Eur J Nucl Med Mol Imaging. 2003 Apr;30(4):572-80. doi: 10.1007/s00259-002-1105-x. Epub 2003 Jan 28.
The quantitative determination of regional cerebral blood flow (rCBF) is important in certain clinical and research applications. The disadvantage of most quantitative methods using H(2)(15)O positron emission tomography (PET) is the need for arterial blood sampling. In this study a new non-invasive method for rCBF quantification was evaluated. The method is based on the washout rate of H(2)(15)O following intravenous injection. All results were obtained with Alpert's method, which yields maps of the washin parameter K(1) (rCBF(K1)) and the washout parameter k(2) (rCBF(k2)). Maps of rCBF(K1) were computed with measured arterial input curves. Maps of rCBF(k2*) were calculated with a standard input curve which was the mean of eight individual input curves. The mean of grey matter rCBF(k2*) (CBF(k2*)) was then compared with the mean of rCBF(K1) (CBF(K1)) in ten healthy volunteer smokers who underwent two PET sessions on day 1 and day 3. Each session consisted of three serial H(2)(15)O scans. Reproducibility was analysed using the rCBF difference scan 3-scan 2 in each session. The perfusion reserve (PR = rCBF(acetazolamide)-rCBF(baseline)) following acetazolamide challenge was calculated with rCBF(k2*) (PR(k2*)) and rCBF(K1) (PR(K1)) in ten patients with cerebrovascular disease. The difference CBF(k2*)-CBF(K1) was 5.90+/-8.12 ml/min/100 ml (mean+/-SD, n=55). The SD of the scan 3-scan 1 difference was 6.1% for rCBF(k2*) and rCBF(K1), demonstrating a high reproducibility. Perfusion reserve values determined with rCBF(K1) and rCBF(k2*) were in high agreement (difference PR(k2*)-PR(K1)=-6.5+/-10.4%, PR expressed in percentage increase from baseline). In conclusion, a new non-invasive method for the quantitative determination of rCBF is presented. The method is in good agreement with Alpert's original method and the reproducibility is high. It does not require arterial blood sampling, yields quantitative voxel-by-voxel maps of rCBF, and is computationally efficient and easy to implement.
局部脑血流量(rCBF)的定量测定在某些临床和研究应用中很重要。大多数使用H(2)(15)O正电子发射断层扫描(PET)的定量方法的缺点是需要采集动脉血样。在本研究中,评估了一种新的rCBF定量无创方法。该方法基于静脉注射后H(2)(15)O的清除率。所有结果均采用阿尔珀特方法获得,该方法可生成灌注参数K(1)(rCBF(K1))和清除参数k(2)(rCBF(k2))的图谱。rCBF(K1)图谱通过测量的动脉输入曲线计算得出。rCBF(k2*)图谱使用标准输入曲线计算,该标准输入曲线是八条个体输入曲线的平均值。然后,在10名健康志愿者吸烟者中比较灰质rCBF(k2*)(CBF(k2*))的平均值与rCBF(K1)(CBF(K1))的平均值,这些志愿者在第1天和第3天接受了两次PET检查。每次检查包括三次连续的H(2)(15)O扫描。使用每次检查中rCBF差异扫描3 - 扫描2分析可重复性。在10名脑血管疾病患者中,用rCBF(k2*)(PR(k2*))和rCBF(K1)(PR(K1))计算乙酰唑胺激发后的灌注储备(PR = rCBF(乙酰唑胺)-rCBF(基线))。

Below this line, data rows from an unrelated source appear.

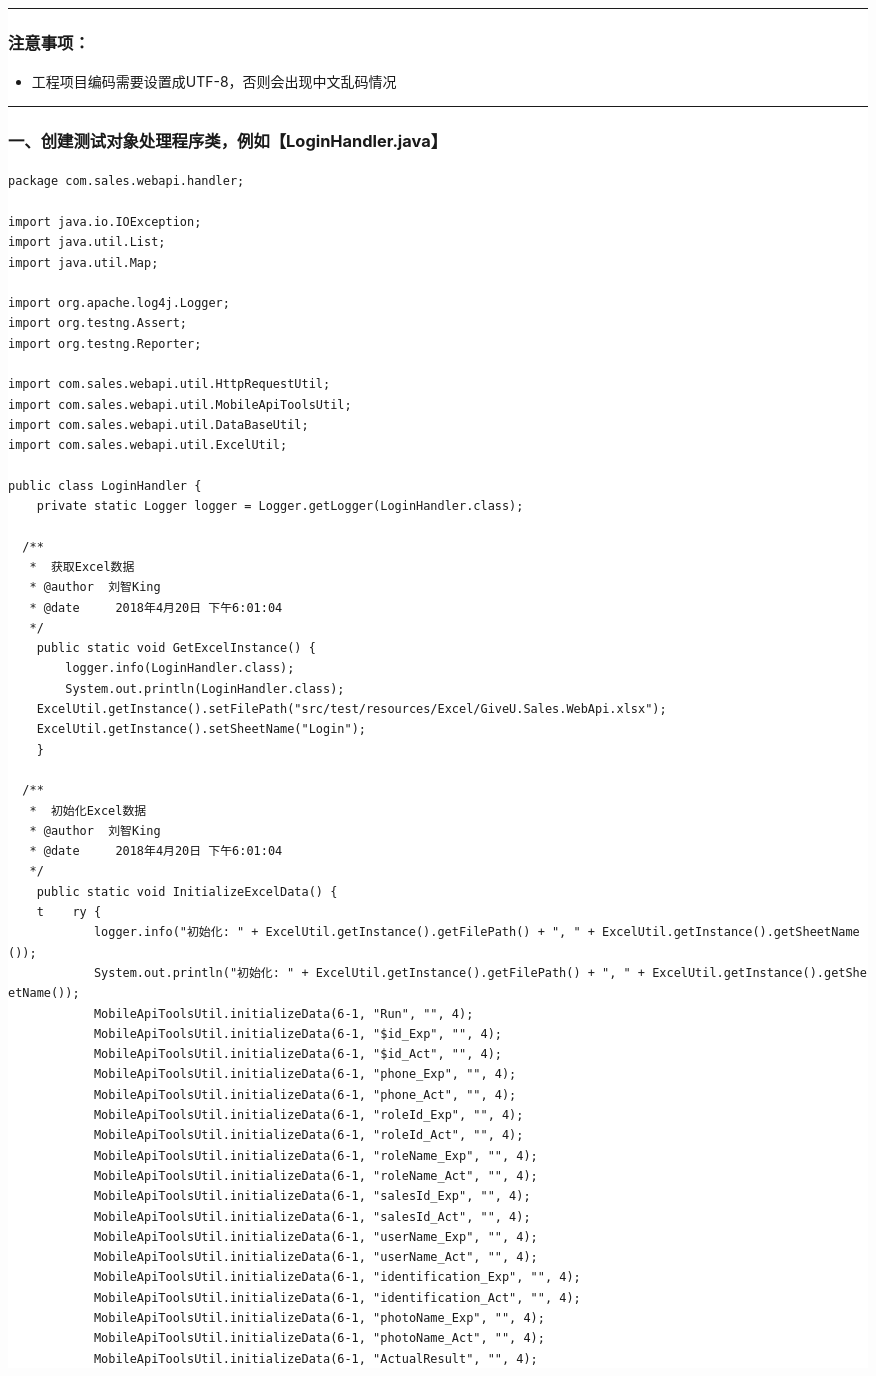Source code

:  ---
### 注意事项：
 - 工程项目编码需要设置成UTF-8，否则会出现中文乱码情况

 ---
### 一、创建测试对象处理程序类，例如【LoginHandler.java】
    package com.sales.webapi.handler;

    import java.io.IOException;
    import java.util.List;
    import java.util.Map;

    import org.apache.log4j.Logger;
    import org.testng.Assert;
    import org.testng.Reporter;

    import com.sales.webapi.util.HttpRequestUtil;
    import com.sales.webapi.util.MobileApiToolsUtil;
    import com.sales.webapi.util.DataBaseUtil;
    import com.sales.webapi.util.ExcelUtil;

    public class LoginHandler {
        private static Logger logger = Logger.getLogger(LoginHandler.class);

      /**
       *  获取Excel数据 
       * @author  刘智King
       * @date     2018年4月20日 下午6:01:04
       */
        public static void GetExcelInstance() {
            logger.info(LoginHandler.class);
            System.out.println(LoginHandler.class);
        ExcelUtil.getInstance().setFilePath("src/test/resources/Excel/GiveU.Sales.WebApi.xlsx");
        ExcelUtil.getInstance().setSheetName("Login");
        }
    
      /**
       *  初始化Excel数据 
       * @author  刘智King
       * @date     2018年4月20日 下午6:01:04
       */
        public static void InitializeExcelData() { 
        t    ry {
                logger.info("初始化: " + ExcelUtil.getInstance().getFilePath() + ", " + ExcelUtil.getInstance().getSheetName());
                System.out.println("初始化: " + ExcelUtil.getInstance().getFilePath() + ", " + ExcelUtil.getInstance().getSheetName());
                MobileApiToolsUtil.initializeData(6-1, "Run", "", 4);
                MobileApiToolsUtil.initializeData(6-1, "$id_Exp", "", 4);
                MobileApiToolsUtil.initializeData(6-1, "$id_Act", "", 4);
                MobileApiToolsUtil.initializeData(6-1, "phone_Exp", "", 4);
                MobileApiToolsUtil.initializeData(6-1, "phone_Act", "", 4);
                MobileApiToolsUtil.initializeData(6-1, "roleId_Exp", "", 4);
                MobileApiToolsUtil.initializeData(6-1, "roleId_Act", "", 4);
                MobileApiToolsUtil.initializeData(6-1, "roleName_Exp", "", 4);
                MobileApiToolsUtil.initializeData(6-1, "roleName_Act", "", 4);
                MobileApiToolsUtil.initializeData(6-1, "salesId_Exp", "", 4);
                MobileApiToolsUtil.initializeData(6-1, "salesId_Act", "", 4);
                MobileApiToolsUtil.initializeData(6-1, "userName_Exp", "", 4);
                MobileApiToolsUtil.initializeData(6-1, "userName_Act", "", 4);
                MobileApiToolsUtil.initializeData(6-1, "identification_Exp", "", 4);
                MobileApiToolsUtil.initializeData(6-1, "identification_Act", "", 4);
                MobileApiToolsUtil.initializeData(6-1, "photoName_Exp", "", 4);
                MobileApiToolsUtil.initializeData(6-1, "photoName_Act", "", 4);
                MobileApiToolsUtil.initializeData(6-1, "ActualResult", "", 4);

CBF(k2*)-CBF(K1)的差异为5.90±8.12 ml/min/100 ml(平均值±标准差,n = 55)。rCBF(k2*)和rCBF(K1)的扫描3 - 扫描1差异的标准差为6.1%,表明具有高可重复性。用rCBF(K1)和rCBF(k2*)测定的灌注储备值高度一致(差异PR(k2*)-PR(K1)= -6.5±10.4%,PR以相对于基线的百分比增加表示)。总之,提出了一种新的rCBF定量无创方法。该方法与阿尔珀特的原始方法高度一致,且可重复性高。它不需要采集动脉血样,可生成rCBF的逐体素定量图谱,并且计算效率高且易于实施。